Provided data:
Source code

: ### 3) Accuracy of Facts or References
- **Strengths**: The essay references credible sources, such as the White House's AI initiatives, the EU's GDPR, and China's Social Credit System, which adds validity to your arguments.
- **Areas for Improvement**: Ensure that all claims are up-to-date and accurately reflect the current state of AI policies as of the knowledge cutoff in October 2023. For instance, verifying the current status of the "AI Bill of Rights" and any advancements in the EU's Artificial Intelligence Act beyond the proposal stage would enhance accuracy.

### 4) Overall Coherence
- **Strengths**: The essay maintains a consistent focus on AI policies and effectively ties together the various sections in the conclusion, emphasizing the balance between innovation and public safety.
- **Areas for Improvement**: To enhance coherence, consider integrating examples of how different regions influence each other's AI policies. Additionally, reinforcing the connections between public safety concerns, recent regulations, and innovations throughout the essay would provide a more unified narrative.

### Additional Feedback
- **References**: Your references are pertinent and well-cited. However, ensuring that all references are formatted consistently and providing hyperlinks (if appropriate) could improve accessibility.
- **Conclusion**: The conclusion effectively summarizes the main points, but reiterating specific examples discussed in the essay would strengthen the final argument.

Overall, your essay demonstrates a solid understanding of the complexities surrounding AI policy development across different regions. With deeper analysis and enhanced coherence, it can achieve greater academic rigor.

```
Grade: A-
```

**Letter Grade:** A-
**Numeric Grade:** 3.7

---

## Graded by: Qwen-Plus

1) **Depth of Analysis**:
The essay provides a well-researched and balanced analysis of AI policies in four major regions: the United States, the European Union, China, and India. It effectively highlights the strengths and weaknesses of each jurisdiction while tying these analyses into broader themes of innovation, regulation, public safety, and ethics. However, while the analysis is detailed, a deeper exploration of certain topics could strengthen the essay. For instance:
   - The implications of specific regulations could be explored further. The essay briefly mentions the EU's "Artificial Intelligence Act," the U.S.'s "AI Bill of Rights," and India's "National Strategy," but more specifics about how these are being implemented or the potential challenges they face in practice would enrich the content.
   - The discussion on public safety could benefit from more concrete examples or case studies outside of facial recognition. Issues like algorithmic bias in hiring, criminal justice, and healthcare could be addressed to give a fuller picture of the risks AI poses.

Exercise details: Would you please reproduce the records above exactly, only from their first line through the line holding "- **Strengths**: The essay references", with both ends included?

Answer space:
Source code

: ### 3) Accuracy of Facts or References
- **Strengths**: The essay references credible sources, such as the White House's AI initiatives, the EU's GDPR, and China's Social Credit System, which adds validity to your arguments.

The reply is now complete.